- _PROBLEM DESCRIPTION_
Each line from the one containing "Locate the back" through the last line of the records below is to be set down exactly; the rest stays out.

━━━━━━━━━━

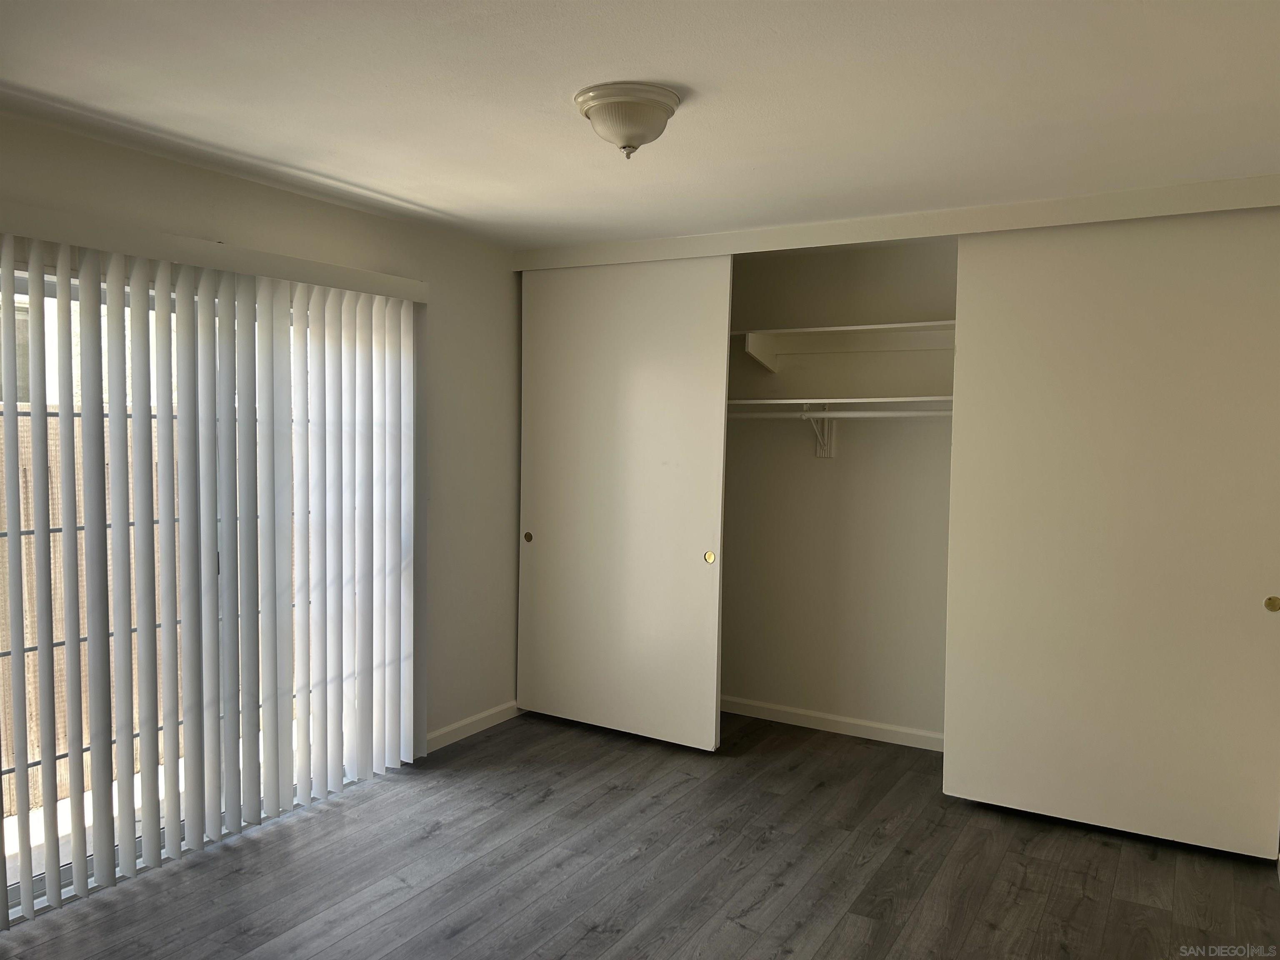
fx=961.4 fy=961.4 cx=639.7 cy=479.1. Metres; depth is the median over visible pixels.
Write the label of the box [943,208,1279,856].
sliding door
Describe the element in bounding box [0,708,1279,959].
floor
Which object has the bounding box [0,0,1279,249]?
ceiling
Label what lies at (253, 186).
left wall
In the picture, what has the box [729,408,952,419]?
closet rod
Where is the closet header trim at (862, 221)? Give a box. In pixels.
[514,174,1279,270]
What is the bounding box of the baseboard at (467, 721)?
[421,700,521,754]
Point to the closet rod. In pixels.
(859, 415)
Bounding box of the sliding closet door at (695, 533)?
[515,253,730,750]
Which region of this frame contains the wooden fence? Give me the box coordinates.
[0,407,182,815]
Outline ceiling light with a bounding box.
[572,83,682,156]
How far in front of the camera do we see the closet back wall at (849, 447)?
4.75 m
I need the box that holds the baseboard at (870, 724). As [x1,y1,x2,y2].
[720,695,943,749]
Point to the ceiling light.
(626, 135)
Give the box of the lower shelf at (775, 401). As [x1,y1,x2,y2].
[726,395,952,412]
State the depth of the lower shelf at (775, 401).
4.46 m
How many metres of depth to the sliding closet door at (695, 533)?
4.62 m
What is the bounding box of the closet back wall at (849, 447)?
[719,239,957,744]
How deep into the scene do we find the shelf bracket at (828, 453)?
4.77 m
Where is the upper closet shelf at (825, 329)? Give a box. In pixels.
[731,320,958,369]
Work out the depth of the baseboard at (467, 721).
4.68 m
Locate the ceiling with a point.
(417, 194)
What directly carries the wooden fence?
on the ground
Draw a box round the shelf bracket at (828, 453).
[802,403,835,457]
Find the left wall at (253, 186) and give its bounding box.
[0,110,522,794]
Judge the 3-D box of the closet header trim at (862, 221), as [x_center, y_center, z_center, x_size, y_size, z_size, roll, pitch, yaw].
[0.915,-1.044,4.067,3.438,0.104,0.155,3,4,30]
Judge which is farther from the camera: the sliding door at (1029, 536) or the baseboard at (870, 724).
the baseboard at (870, 724)
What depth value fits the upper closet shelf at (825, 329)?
4.66 m
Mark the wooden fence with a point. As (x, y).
(51, 512)
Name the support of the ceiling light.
attached to the ceiling

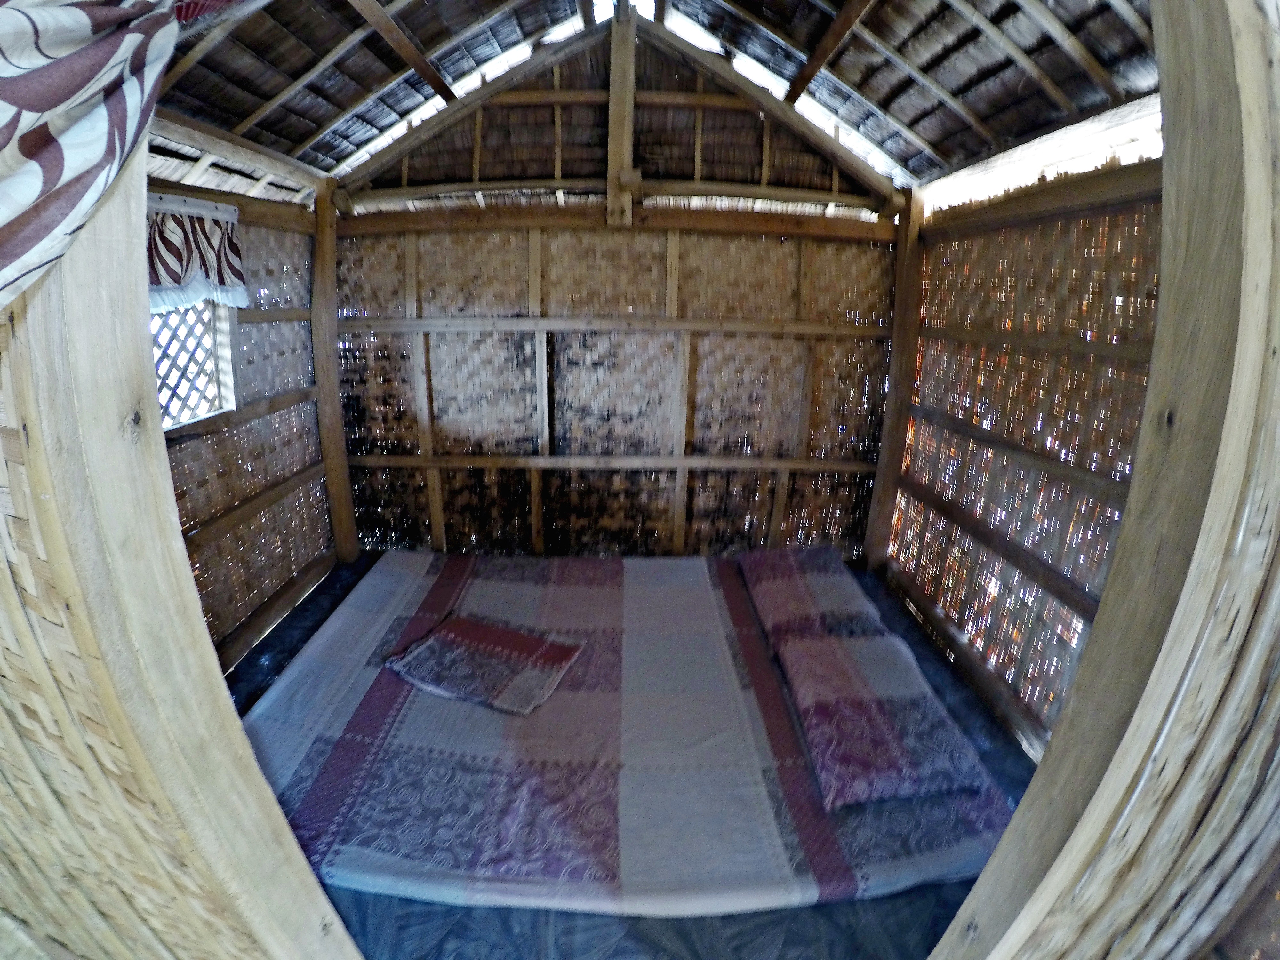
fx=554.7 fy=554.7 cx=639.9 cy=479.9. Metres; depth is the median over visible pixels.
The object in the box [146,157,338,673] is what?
left wall
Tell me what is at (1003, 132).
ceiling
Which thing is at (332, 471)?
wooden post
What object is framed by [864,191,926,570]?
wooden post
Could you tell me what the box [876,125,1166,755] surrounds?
right wall
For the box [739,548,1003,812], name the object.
pillow
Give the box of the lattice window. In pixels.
[152,298,240,433]
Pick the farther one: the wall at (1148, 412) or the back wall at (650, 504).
the back wall at (650, 504)
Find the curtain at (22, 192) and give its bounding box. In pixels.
[0,0,188,312]
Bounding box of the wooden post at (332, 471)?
[309,180,357,562]
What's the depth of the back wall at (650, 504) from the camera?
3.40 m
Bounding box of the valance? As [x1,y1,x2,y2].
[145,195,249,310]
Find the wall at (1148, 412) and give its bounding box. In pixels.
[928,0,1279,959]
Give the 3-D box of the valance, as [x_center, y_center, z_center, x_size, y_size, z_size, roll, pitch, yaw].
[-1.816,-0.856,2.061,0.130,0.419,0.999,1,17,-1]
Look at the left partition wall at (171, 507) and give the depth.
0.75 m
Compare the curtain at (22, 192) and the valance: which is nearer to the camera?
the curtain at (22, 192)
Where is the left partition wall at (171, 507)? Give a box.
[0,128,363,959]
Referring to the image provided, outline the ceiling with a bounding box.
[148,0,1168,194]
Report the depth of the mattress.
1.95 m
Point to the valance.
(176, 275)
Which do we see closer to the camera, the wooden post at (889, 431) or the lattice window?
the lattice window
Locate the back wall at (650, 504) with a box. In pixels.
[328,21,905,561]
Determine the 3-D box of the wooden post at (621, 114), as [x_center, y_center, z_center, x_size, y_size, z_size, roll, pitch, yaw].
[-0.099,-1.979,3.013,0.136,1.091,0.201,1,17,-1]
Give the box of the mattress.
[241,545,1027,921]
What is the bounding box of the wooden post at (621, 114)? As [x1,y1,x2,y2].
[605,4,638,227]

━━━━━━━━━━

- _RESPONSE BELOW_
Locate the back wall at (650, 504) with a box. In pixels.
[328,21,905,561]
Determine the 3-D box of the wooden post at (621, 114), as [x_center, y_center, z_center, x_size, y_size, z_size, roll, pitch, yaw].
[-0.099,-1.979,3.013,0.136,1.091,0.201,1,17,-1]
Give the box of the mattress.
[241,545,1027,921]
What is the bounding box of the wooden post at (621, 114)? As [x1,y1,x2,y2].
[605,4,638,227]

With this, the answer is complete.